A proposta não é criar um nicho para elas no mercado de orgânicos destinado à elite. Os preços devem ser definidos pelas agricultoras, mas ao mesmo tempo precisamos manter o diálogo. Não é o caso de uma saída de mercado em que os grupos, para manter o preço acessível a seus participantes, rompam a relação com elas e procurem outros preços mais baratos.

A qualidade dos produtos em diálogo

Por fim, debatemos a qualidade dos produtos. Foram apresentadas questões identificadas nas compras anteriores, como ponto de colheita, tamanho dos produtos, questões que tangenciam o modo de vida das pessoas que moram na cidade e vão consumir. Em relação aos produtos transformados, concluiu-se pela necessidade de melhorar a qualidade de alguns itens, inclusive com a sugestão de organizar oficinas de boas práticas – a participação em pelo menos uma destas oficinas seria condição para a oferta de processados. Uma primeira oficina aconteceu durante o curso realizado em conjunto com o Instituto Federal de Matão entre 26 e 28 de maio deste ano.

Simultaneamente neste dia, algumas das pessoas dos grupos de consumo foram conhecer a maneira como as agricultoras produzem, como organizam seu trabalho, que desafios encontram na produção agroecológica.
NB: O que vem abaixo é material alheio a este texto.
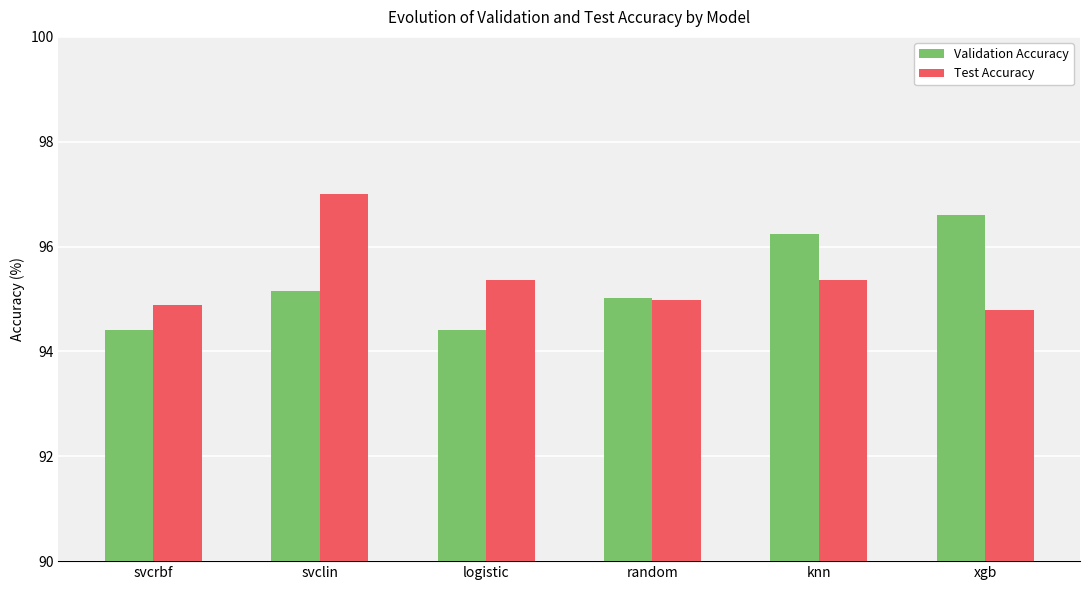

At which category is the sum across all series the highest?

svclin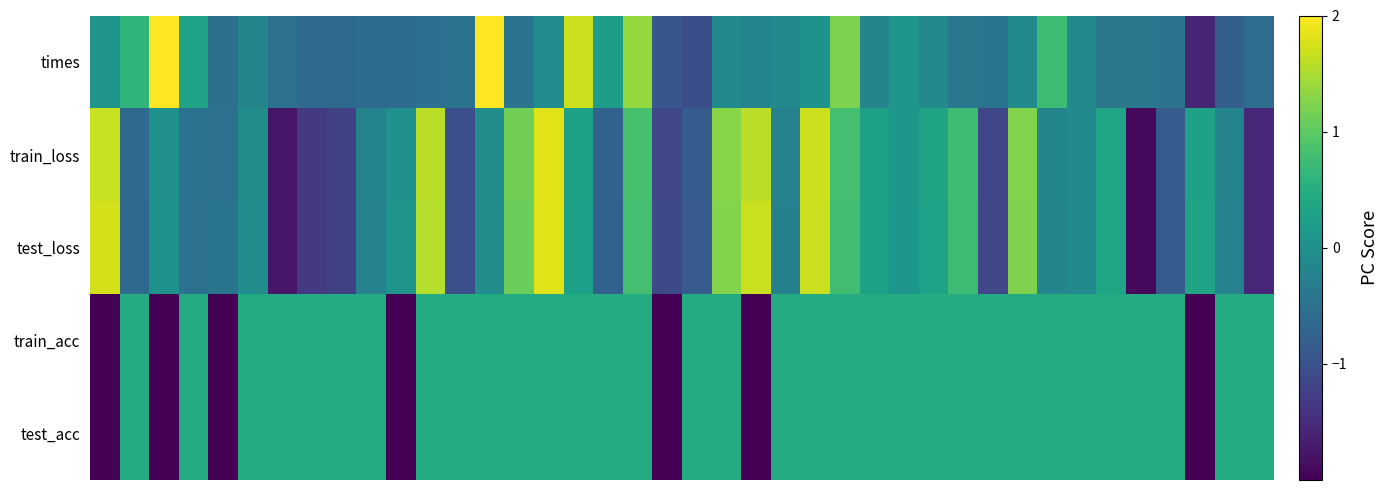

At which category is the sum across all series the highest?

15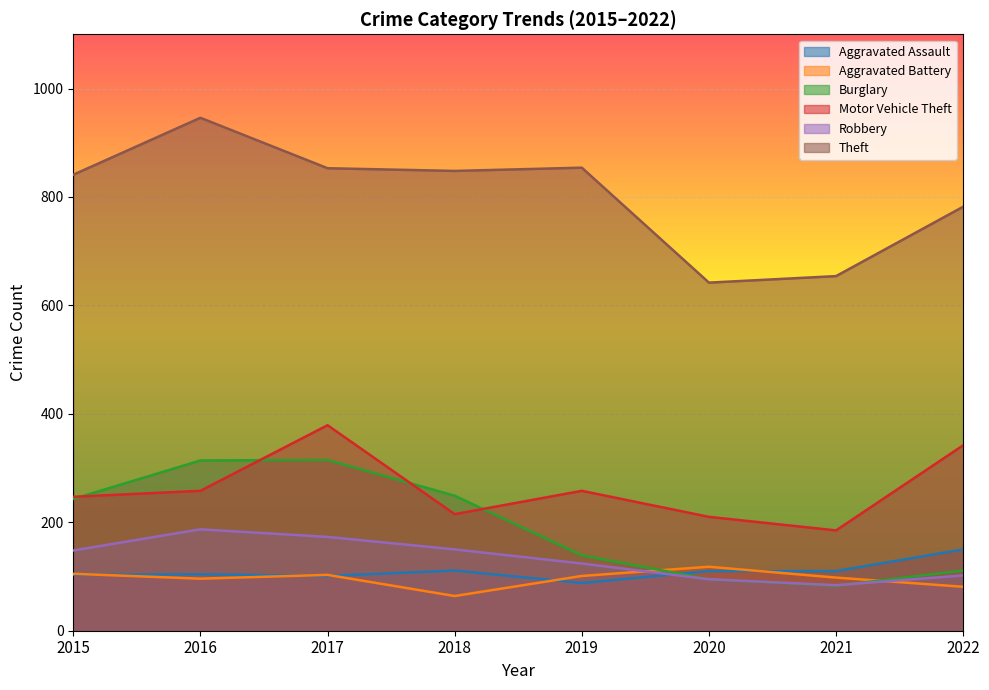

Is the value of Burglary at 2018 greater than the value of Aggravated Assault at 2020?

Yes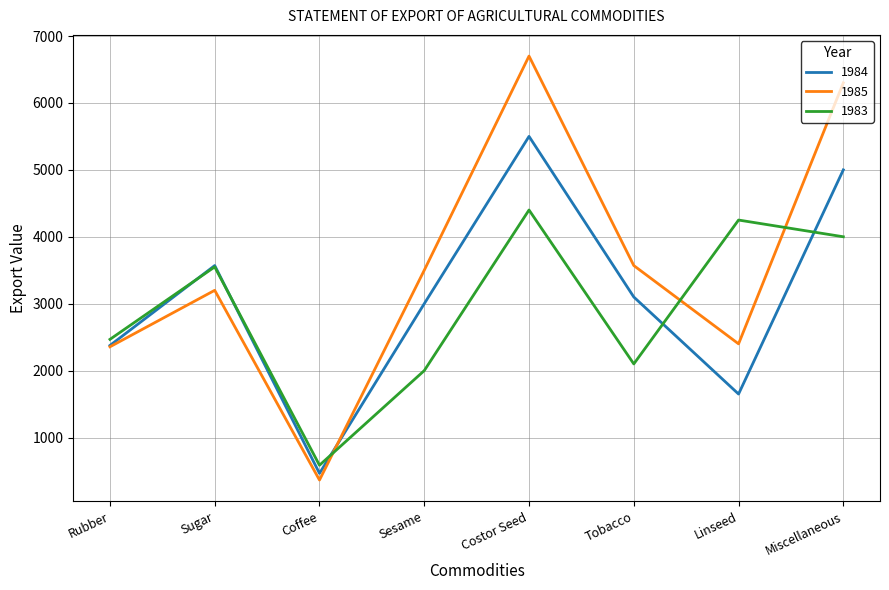

What position from the left is Costor Seed?

5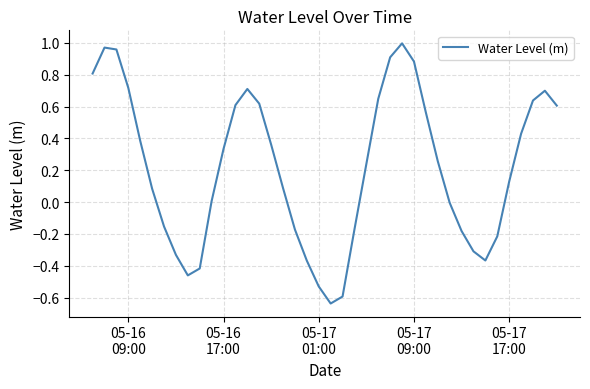

What is the difference between the maximum and minimum values?

1.6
Ao final do dia, no momento de avaliação, o surgimento de palavras como “aprendizagem” e “compromisso” demonstram o envolvimento de todas e todos com o processo. Muitos agradecimentos foram feitos às mulheres do quilombo Terra Seca pela acolhida em seu espaço de reunião, em suas casas e pelo preparo de deliciosas refeições com os produtos plantados por elas.